Northwest UAV has confirmed that its NW-88 Engine has been integrated with five new UAV (unmanned aerial vehicle) platforms, and that it has completed flight testing with several of these, accruing hundreds of flight hours throughout 2021. Continued-development test flights are planned for all aircraft throughout the coming year, and initial field deployments have been scheduled.
Borrowing design elements from their aviation-grade NW-44 Heavy-Fuel Engine, NWUAV was able to complete prototyping and thousands of hours of testing of the NW-88 Engine in just a few years. The NW-88 offers a conformal, low-drag design, which results in high climb rates and greater endurance, while performing extremely well on heavy fuel through all operational scenarios. Manufactured almost completely in the US and largely in-house, both the NW-88 and NW-44 have minimal exposure to supply chain issues and easily comply with the DoD’s “Buy America Act.” Easily configured to fit existing aircraft, the NW-88 supports fixed wing aircraft in the 75-150 lb range that require the use of heavy fuel and a modular power system that is ready to deploy with minimal modification, if any, reducing integration costs to the end user.
The NW-88 has recently gained interim flight clearance from NAVAIR (Naval Air Systems Command), and executed multiple test flights and operational demonstrations, including ISR and delivery applications with multiple platforms. In the upcoming year NWUAV plans to undertake continued endurance testing, test flights, and global field operations for multiple customers.

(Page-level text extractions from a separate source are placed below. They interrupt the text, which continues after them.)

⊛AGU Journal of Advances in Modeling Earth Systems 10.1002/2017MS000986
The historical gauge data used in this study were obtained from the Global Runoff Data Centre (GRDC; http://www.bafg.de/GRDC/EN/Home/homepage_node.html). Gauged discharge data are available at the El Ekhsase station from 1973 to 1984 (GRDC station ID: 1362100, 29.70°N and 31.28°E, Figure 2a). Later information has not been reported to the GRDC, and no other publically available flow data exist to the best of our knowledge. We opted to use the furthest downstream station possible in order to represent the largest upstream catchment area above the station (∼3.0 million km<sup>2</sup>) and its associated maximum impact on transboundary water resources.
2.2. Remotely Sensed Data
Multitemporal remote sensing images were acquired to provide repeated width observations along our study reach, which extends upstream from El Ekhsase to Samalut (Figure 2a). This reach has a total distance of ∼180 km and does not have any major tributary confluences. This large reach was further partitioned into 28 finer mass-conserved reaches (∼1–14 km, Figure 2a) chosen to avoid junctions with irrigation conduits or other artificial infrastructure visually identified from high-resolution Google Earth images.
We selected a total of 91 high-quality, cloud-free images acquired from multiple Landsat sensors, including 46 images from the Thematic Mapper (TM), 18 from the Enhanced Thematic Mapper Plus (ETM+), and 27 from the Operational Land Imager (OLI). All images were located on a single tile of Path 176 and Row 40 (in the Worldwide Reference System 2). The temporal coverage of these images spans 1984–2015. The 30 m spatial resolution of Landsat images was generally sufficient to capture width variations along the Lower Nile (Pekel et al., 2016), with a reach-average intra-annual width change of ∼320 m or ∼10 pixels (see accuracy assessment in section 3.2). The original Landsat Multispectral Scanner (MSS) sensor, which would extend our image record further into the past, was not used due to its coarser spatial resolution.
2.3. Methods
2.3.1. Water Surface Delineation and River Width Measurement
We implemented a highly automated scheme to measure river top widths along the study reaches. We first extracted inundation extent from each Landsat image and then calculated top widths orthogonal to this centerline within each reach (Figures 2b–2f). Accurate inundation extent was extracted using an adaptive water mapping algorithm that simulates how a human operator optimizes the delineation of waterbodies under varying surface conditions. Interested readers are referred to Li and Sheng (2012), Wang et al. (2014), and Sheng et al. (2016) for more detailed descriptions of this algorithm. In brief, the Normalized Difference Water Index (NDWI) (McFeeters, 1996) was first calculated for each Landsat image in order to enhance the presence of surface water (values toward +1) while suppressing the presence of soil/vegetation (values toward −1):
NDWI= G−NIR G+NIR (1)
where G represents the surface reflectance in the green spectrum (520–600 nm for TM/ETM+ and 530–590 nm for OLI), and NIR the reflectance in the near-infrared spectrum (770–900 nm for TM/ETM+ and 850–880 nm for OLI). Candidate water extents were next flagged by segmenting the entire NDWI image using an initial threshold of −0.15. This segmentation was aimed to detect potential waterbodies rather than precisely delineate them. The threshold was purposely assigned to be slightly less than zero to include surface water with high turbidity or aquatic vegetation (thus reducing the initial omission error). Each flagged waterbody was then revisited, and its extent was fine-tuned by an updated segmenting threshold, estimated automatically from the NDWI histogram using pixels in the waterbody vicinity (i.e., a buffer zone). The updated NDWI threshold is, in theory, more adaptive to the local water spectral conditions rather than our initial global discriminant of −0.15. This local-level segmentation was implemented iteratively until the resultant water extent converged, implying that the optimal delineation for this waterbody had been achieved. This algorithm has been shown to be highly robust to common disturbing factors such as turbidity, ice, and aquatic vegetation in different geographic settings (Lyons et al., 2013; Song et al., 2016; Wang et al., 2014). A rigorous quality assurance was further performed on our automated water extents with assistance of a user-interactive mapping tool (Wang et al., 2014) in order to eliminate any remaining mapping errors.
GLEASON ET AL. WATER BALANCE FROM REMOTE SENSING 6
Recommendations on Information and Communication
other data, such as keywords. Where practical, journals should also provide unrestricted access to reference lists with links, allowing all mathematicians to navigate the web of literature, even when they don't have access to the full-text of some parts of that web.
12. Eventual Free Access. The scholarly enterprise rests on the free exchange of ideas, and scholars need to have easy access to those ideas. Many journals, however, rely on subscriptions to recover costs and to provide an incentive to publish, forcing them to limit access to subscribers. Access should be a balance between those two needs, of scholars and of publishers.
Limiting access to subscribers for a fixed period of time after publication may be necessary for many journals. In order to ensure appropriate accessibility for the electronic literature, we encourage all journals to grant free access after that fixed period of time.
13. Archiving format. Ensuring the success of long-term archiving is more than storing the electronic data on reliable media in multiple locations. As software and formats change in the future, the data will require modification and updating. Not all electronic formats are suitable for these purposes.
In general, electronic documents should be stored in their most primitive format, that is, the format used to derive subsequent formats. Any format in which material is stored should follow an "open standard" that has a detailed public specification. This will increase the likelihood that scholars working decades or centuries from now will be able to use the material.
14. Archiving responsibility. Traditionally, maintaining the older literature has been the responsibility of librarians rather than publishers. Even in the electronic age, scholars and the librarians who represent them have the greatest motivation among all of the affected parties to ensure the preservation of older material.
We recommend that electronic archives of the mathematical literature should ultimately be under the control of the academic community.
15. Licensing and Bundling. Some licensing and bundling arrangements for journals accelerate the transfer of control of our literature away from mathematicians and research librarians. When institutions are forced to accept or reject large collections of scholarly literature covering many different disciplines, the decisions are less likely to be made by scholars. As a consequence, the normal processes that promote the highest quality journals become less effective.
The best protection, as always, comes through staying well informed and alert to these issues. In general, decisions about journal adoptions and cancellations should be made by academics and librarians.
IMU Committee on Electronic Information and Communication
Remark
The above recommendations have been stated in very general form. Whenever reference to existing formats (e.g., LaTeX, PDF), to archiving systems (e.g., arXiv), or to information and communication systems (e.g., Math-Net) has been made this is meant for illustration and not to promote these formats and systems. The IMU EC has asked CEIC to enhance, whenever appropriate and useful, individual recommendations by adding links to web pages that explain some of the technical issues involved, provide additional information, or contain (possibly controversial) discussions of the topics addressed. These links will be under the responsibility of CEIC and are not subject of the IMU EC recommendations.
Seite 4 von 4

Northwest UAV’s current R&D project is the development of their largest heavy-fuel engine yet, the NW-230. Expected to provide 16-19 hp (rpm/propeller dependent) and 1,500 watts of electrical power at flight idle, the NW-230 Heavy-Fuel Engine is under development and will begin initial testing later this year.
Chris Harris, President and Owner of NWUAV, commented: “Listening to the industry and our contacts in defense organizations, we learned that certain missions weren’t being flown. Not because they aren’t significant missions, but because they didn’t have the appropriate engine to meet the mission requirements. Reliability typically topped the list as a deficiency with fuel efficiency right behind it, specifically when trying to burn heavy fuels reliably at extreme temperatures and altitudes, which is critical to satisfying the future tactical unmanned aircraft requirements of the warfighter.”
“The NW-88 checks the box for those specific deficiencies, while also being easy to operate, integrate and maintain having pulled many of the key attributes and proven components from our combat-proven NW-44 engine. Our development group did a great job designing this engine and getting it into production in a relatively short timeframe, saving end users from many of the costly pitfalls associated with heavy fuel.”
Jeff Ratcliffe, NWUAV’s Senior Director of Business Development and Technology Transfer, noted: “Having an aviation-grade, ready-to-deploy system that is easily configured for their application, and an experienced engineering team to assist with integration has delivered unprecedented timelines to get our customers out into the field and serving end users at scale. That’s important because these aircraft have the potential to change how so many current missions are accomplished and it opens the doors to new mission sets where requirements have gone unmet.”
“Our customers and their end users have seen the potential of this size of aircraft for a while, and now the NW-88 Engine has helped make it a reality. The promise of unmanned systems is the ability to optimize a vehicle precisely for the mission and that’s ultimately what we’re enabling at Northwest UAV – we’re engineering the future of UAV propulsion to make it easier for the UAV industry to adapt, innovate, and grow.”